TASK TO COMPLETE: Copy every line of the data below word for word, keeping the original line breaks and characters unchanged.

** DATA EXTRACTS follows **

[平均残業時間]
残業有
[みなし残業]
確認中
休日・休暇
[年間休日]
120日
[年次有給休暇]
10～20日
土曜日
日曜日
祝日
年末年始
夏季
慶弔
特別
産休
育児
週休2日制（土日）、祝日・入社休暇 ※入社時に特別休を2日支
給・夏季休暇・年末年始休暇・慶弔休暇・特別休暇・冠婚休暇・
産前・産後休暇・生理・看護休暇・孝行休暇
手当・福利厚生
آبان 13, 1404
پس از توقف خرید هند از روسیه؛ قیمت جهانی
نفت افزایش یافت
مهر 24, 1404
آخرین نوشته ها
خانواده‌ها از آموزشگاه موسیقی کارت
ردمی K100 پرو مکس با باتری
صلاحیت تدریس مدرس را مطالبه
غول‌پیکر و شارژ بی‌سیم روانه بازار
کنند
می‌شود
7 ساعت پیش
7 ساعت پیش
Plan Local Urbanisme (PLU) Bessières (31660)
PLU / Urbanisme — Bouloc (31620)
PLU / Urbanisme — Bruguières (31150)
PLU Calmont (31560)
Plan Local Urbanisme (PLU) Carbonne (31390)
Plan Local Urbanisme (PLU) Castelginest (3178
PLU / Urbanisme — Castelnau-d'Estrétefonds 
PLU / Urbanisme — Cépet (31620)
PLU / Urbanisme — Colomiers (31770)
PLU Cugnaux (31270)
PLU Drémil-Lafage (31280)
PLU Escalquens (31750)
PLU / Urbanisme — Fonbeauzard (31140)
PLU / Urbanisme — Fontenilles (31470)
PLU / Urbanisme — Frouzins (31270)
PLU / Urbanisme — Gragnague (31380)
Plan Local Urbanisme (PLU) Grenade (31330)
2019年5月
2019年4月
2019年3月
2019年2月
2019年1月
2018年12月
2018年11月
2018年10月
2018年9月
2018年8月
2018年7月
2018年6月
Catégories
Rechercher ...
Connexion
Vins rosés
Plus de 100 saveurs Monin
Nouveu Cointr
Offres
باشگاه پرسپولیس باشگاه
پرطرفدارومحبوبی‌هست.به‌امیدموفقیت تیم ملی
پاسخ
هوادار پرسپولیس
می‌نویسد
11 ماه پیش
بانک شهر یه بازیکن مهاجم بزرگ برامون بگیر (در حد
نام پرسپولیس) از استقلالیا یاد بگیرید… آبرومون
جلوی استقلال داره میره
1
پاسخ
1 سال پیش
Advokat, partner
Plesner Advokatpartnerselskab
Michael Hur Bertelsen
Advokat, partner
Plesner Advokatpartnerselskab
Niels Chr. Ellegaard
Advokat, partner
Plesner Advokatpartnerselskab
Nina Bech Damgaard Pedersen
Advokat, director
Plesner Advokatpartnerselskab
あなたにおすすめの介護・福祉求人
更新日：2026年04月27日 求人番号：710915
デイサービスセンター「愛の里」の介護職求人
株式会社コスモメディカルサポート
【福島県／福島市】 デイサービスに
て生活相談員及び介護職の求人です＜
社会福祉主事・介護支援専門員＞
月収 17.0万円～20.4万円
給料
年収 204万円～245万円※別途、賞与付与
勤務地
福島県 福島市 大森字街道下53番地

** End of DATA EXTRACTS **

RESPONSE AREA:
[平均残業時間]
残業有
[みなし残業]
確認中
休日・休暇
[年間休日]
120日
[年次有給休暇]
10～20日
土曜日
日曜日
祝日
年末年始
夏季
慶弔
特別
産休
育児
週休2日制（土日）、祝日・入社休暇 ※入社時に特別休を2日支
給・夏季休暇・年末年始休暇・慶弔休暇・特別休暇・冠婚休暇・
産前・産後休暇・生理・看護休暇・孝行休暇
手当・福利厚生
آبان 13, 1404
پس از توقف خرید هند از روسیه؛ قیمت جهانی
نفت افزایش یافت
مهر 24, 1404
آخرین نوشته ها
خانواده‌ها از آموزشگاه موسیقی کارت
ردمی K100 پرو مکس با باتری
صلاحیت تدریس مدرس را مطالبه
غول‌پیکر و شارژ بی‌سیم روانه بازار
کنند
می‌شود
7 ساعت پیش
7 ساعت پیش
Plan Local Urbanisme (PLU) Bessières (31660)
PLU / Urbanisme — Bouloc (31620)
PLU / Urbanisme — Bruguières (31150)
PLU Calmont (31560)
Plan Local Urbanisme (PLU) Carbonne (31390)
Plan Local Urbanisme (PLU) Castelginest (3178
PLU / Urbanisme — Castelnau-d'Estrétefonds 
PLU / Urbanisme — Cépet (31620)
PLU / Urbanisme — Colomiers (31770)
PLU Cugnaux (31270)
PLU Drémil-Lafage (31280)
PLU Escalquens (31750)
PLU / Urbanisme — Fonbeauzard (31140)
PLU / Urbanisme — Fontenilles (31470)
PLU / Urbanisme — Frouzins (31270)
PLU / Urbanisme — Gragnague (31380)
Plan Local Urbanisme (PLU) Grenade (31330)
2019年5月
2019年4月
2019年3月
2019年2月
2019年1月
2018年12月
2018年11月
2018年10月
2018年9月
2018年8月
2018年7月
2018年6月
Catégories
Rechercher ...
Connexion
Vins rosés
Plus de 100 saveurs Monin
Nouveu Cointr
Offres
باشگاه پرسپولیس باشگاه
پرطرفدارومحبوبی‌هست.به‌امیدموفقیت تیم ملی
پاسخ
هوادار پرسپولیس
می‌نویسد
11 ماه پیش
بانک شهر یه بازیکن مهاجم بزرگ برامون بگیر (در حد
نام پرسپولیس) از استقلالیا یاد بگیرید… آبرومون
جلوی استقلال داره میره
1
پاسخ
1 سال پیش
Advokat, partner
Plesner Advokatpartnerselskab
Michael Hur Bertelsen
Advokat, partner
Plesner Advokatpartnerselskab
Niels Chr. Ellegaard
Advokat, partner
Plesner Advokatpartnerselskab
Nina Bech Damgaard Pedersen
Advokat, director
Plesner Advokatpartnerselskab
あなたにおすすめの介護・福祉求人
更新日：2026年04月27日 求人番号：710915
デイサービスセンター「愛の里」の介護職求人
株式会社コスモメディカルサポート
【福島県／福島市】 デイサービスに
て生活相談員及び介護職の求人です＜
社会福祉主事・介護支援専門員＞
月収 17.0万円～20.4万円
給料
年収 204万円～245万円※別途、賞与付与
勤務地
福島県 福島市 大森字街道下53番地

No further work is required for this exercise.